There is very little information available about the format the camera is capturing the light field in, but I suspect that it will not be impossible to use the files for other purposes like viewing parallax and perspective changes on a single capture. So far, the information we have is that the 8 gigabyte model can store 350 images, the sensor can capture 11 megarays, and the examples in the online gallery have resolutions of 831×831 to 1080×1080. Since the sensor in a light field camera captures one ray per pixel, we can assume the physical sensor is 11 megapixels. Conveniently, 350 11 megapixel images of 2 bytes per pixel add up to roughly 8 gigabytes. This suggests the format may be either a raw 16 bit Bayer array off of the sensor or a processed and packed RGB array. As for the microlens array, I suspect that it is a roughly 831×831 grid of hexagonal lenses, each of which cover a roughly 16 square pixel area, for a total sensor resolution of 3324×3324 pixels. We probably won’t know for sure until the cameras ship in early 2012.

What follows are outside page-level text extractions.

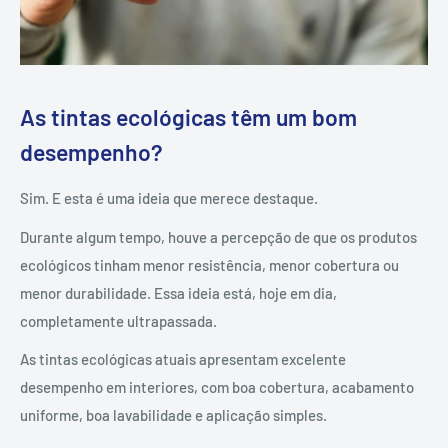
As tintas ecológicas têm um bom
desempenho?
Sim. E esta é uma ideia que merece destaque.
Durante algum tempo, houve a percepção de que os produtos
ecológicos tinham menor resistência, menor cobertura ou
menor durabilidade. Essa ideia está, hoje em dia,
completamente ultrapassada.
As tintas ecológicas atuais apresentam excelente
desempenho em interiores, com boa cobertura, acabamento
uniforme, boa lavabilidade e aplicação simples.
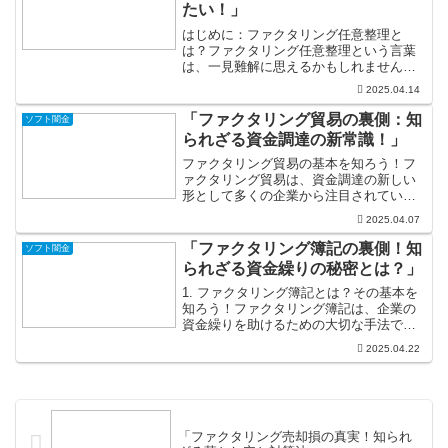
たい！」
はじめに：ファクタリング任意整理と
は？ファクタリング任意整理という言葉
は、一見難解に思えるかもしれません
が、実は私たちの生活に深く根ざしたテ
2025.04.14
ーマです。特に、経済的な問題で苦しむ
方々にとっては、希望の光ともなる可能
「ファクタリング貿易の裏側：知
ソフト闇金
性があります。本稿では、ファ...
られざる資金調達の新常識！」
ファクタリング貿易の基本を知ろう！フ
ァクタリング貿易は、資金調達の新しい
形として多くの企業から注目されていま
す！特に中小企業にとっては、資金の流
2025.04.07
動性を確保するための素晴らしい手段で
す。しかし、実際にファクタリングがど
「ファクタリング簿記の裏側！知
ソフト闇金
のようなものか、その仕組...
られざる資金繰りの秘密とは？」
1. ファクタリング簿記とは？その基本を
知ろう！ファクタリング簿記は、企業の
資金繰りを助けるための大切な手法で
す。経営をする上で、キャッシュフロー
2025.04.22
を適切に管理することは非常に重要です
が、特に中小企業にとってはその負担が
重くのしかかることもあ...
「ファクタリング売却損の真実！知られ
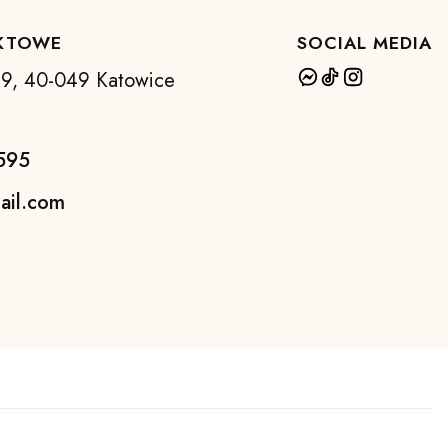
KTOWE
SOCIAL MEDIA
 39, 40-049 Katowice
595
ail.com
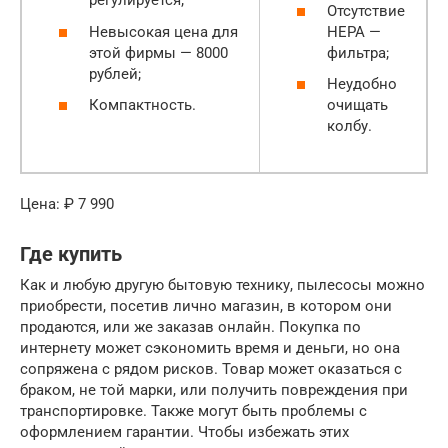
регулируется;
Отсутствие
Невысокая цена для
HEPA —
этой фирмы — 8000
фильтра;
рублей;
Неудобно
Компактность.
очищать
колбу.
Цена: ₽ 7 990
Где купить
Как и любую другую бытовую технику, пылесосы можно
приобрести, посетив лично магазин, в котором они
продаются, или же заказав онлайн. Покупка по
интернету может сэкономить время и деньги, но она
сопряжена с рядом рисков. Товар может оказаться с
браком, не той марки, или получить повреждения при
транспортировке. Также могут быть проблемы с
оформлением гарантии. Чтобы избежать этих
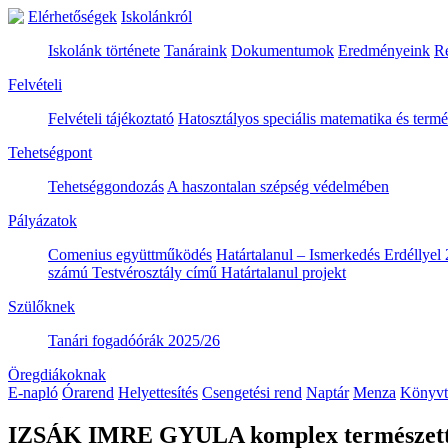
Elérhetőségek
Iskolánkról
Iskolánk története
Tanáraink
Dokumentumok
Eredményeink
R
Felvételi
Felvételi tájékoztató
Hatosztályos speciális matematika és ter
Tehetségpont
Tehetséggondozás
A haszontalan szépség védelmében
Pályázatok
Comenius együttműködés
Határtalanul – Ismerkedés Erdéllyel 
számú Testvérosztály című Határtalanul projekt
Szülőknek
Tanári fogadóórák 2025/26
Öregdiákoknak
E-napló
Órarend
Helyettesítés
Csengetési rend
Naptár
Menza
Könyvt
IZSÁK IMRE GYULA komplex természett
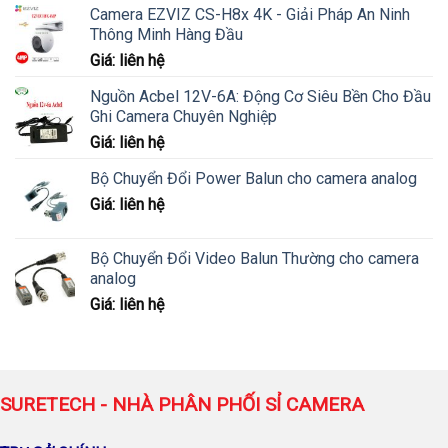
Camera EZVIZ CS-H8x 4K - Giải Pháp An Ninh
Thông Minh Hàng Đầu
Giá: liên hệ
Nguồn Acbel 12V-6A: Động Cơ Siêu Bền Cho Đầu
Ghi Camera Chuyên Nghiệp
Giá: liên hệ
Bộ Chuyển Đổi Power Balun cho camera analog
Giá: liên hệ
Bộ Chuyển Đổi Video Balun Thường cho camera
analog
Giá: liên hệ
SURETECH - NHÀ PHÂN PHỐI SỈ CAMERA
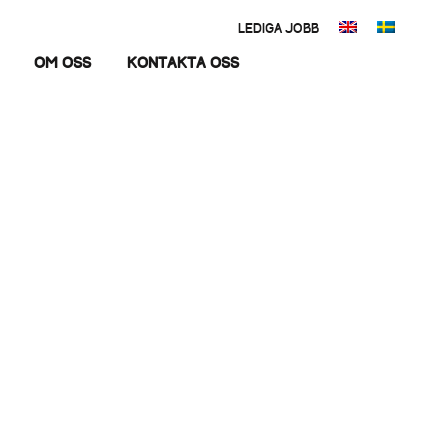
LEDIGA JOBB
Om oss
Kontakta oss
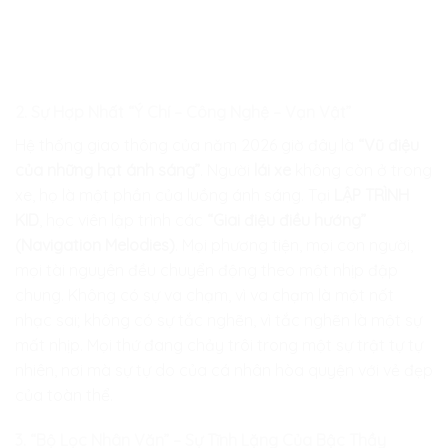
2. Sự Hợp Nhất “Ý Chí – Công Nghệ – Vạn Vật”
Hệ thống giao thông của năm 2026 giờ đây là
“Vũ điệu
của những hạt ánh sáng”
. Người
lái xe
không còn ở trong
xe, họ là một phần của luồng ánh sáng. Tại
LẬP TRÌNH
KID
, học viên lập trình các
“Giai điệu điều hướng”
(Navigation Melodies)
. Mọi phương tiện, mọi con người,
mọi tài nguyên đều chuyển động theo một nhịp đập
chung. Không có sự va chạm, vì va chạm là một nốt
nhạc sai; không có sự tắc nghẽn, vì tắc nghẽn là một sự
mất nhịp. Mọi thứ đang chảy trôi trong một sự trật tự tự
nhiên, nơi mà sự tự do của cá nhân hòa quyện với vẻ đẹp
của toàn thể.
3. “Bộ Lọc Nhân Văn” – Sự Tĩnh Lặng Của Bậc Thầy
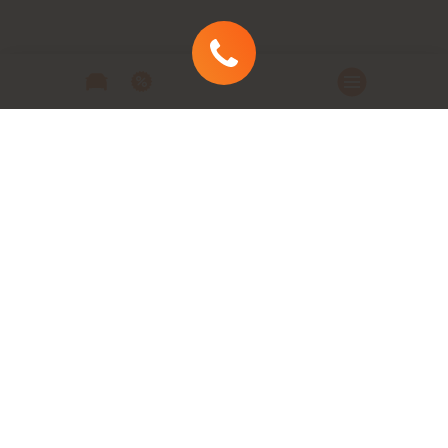
Автомобили
Автомобили в наличии
Модельный ряд
Заказать автомобиль
Заявка на кредит
Сервис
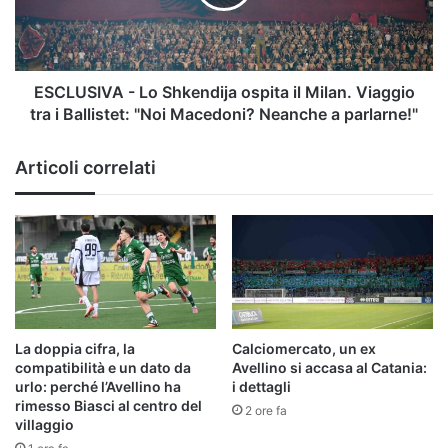
il
Milan.
Viaggio
tra
i
ESCLUSIVA - Lo Shkendija ospita il Milan. Viaggio
Ballistet:
tra i Ballistet: "Noi Macedoni? Neanche a parlarne!"
"Noi
Macedoni?
Articoli correlati
Neanche
a
parlarne!"
La doppia cifra, la
Calciomercato, un ex
compatibilità e un dato da
Avellino si accasa al Catania:
urlo: perché l’Avellino ha
i dettagli
rimesso Biasci al centro del
2 ore fa
villaggio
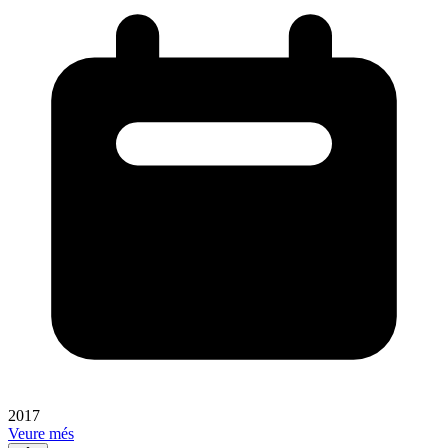
2017
Veure més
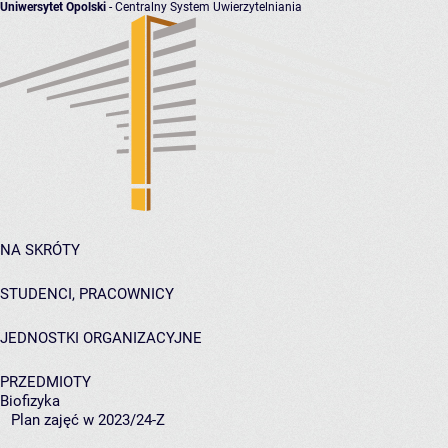
Uniwersytet Opolski
- Centralny System Uwierzytelniania
NA SKRÓTY
STUDENCI, PRACOWNICY
JEDNOSTKI ORGANIZACYJNE
PRZEDMIOTY
Biofizyka
Plan zajęć w 2023/24-Z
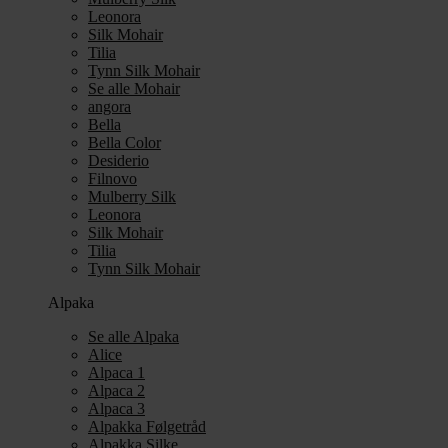
Leonora
Silk Mohair
Tilia
Tynn Silk Mohair
Se alle Mohair
angora
Bella
Bella Color
Desiderio
Filnovo
Mulberry Silk
Leonora
Silk Mohair
Tilia
Tynn Silk Mohair
Alpaka
Se alle Alpaka
Alice
Alpaca 1
Alpaca 2
Alpaca 3
Alpakka Følgetråd
Alpakka Silke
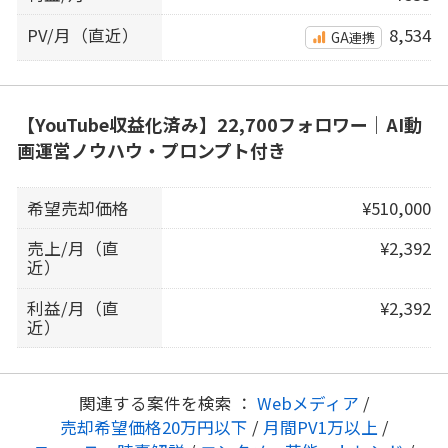
PV/月（直近）
8,534
GA連携
【YouTube収益化済み】22,700フォロワー｜AI動
画運営ノウハウ・プロンプト付き
希望売却価格
¥510,000
売上/月（直
¥2,392
近）
利益/月（直
¥2,392
近）
関連する案件を検索 ：
Webメディア
/
売却希望価格20万円以下
/
月間PV1万以上
/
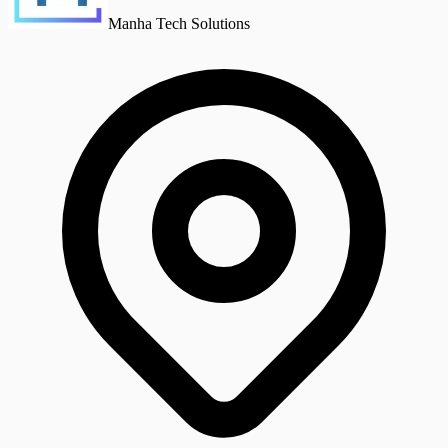
Manha Tech Solutions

In the meantime, we do have some sample images to play with, but not in the format captured by the camera. The Lytro desktop app apparently exports compressed representations of the light field to reduce file sizes and rendering requirements for web display. The .lfp files are simply a set of JPEGs representing the unique visually interesting sections of the light field. That is, a set in which each image shows a different area in focus. It appears to do so dynamically, picking the minimum number of images necessary to show all focusable objects in narrow depths of field. These images are stored along with their estimated depths and a depth lookup table for the image. This allows for HTML5 and Flash applications like the one embedded above in which the user clicks on a region of the image, the value of that region is looked up, and the depth image closest to that value is displayed.
To allow for viewing the files offline and to satisfy my curiosity, I wrote a tool called lfpsplitter that reads in an .lfp and writes out its component images as .jpg files and the depth lookup table and image metadata as plain text files. It is available on github, along with a README describing the file format in detail. Until we have Lytro cameras and .lfp files of our own to play with, you can find example files by examining the html source of Lytro’s gallery page.
Update: Given the animated parallax shift image of Walt Mossberg on the Lytro blog, it seems that each microlens covers an area 5 pixels across horizontally. Perhaps the sensor is 4096×4096 and 11 megarays describes the number of pixels getting useful photons, or the microlenses are arranged in a honeycomb pattern with a maximum width of 5px.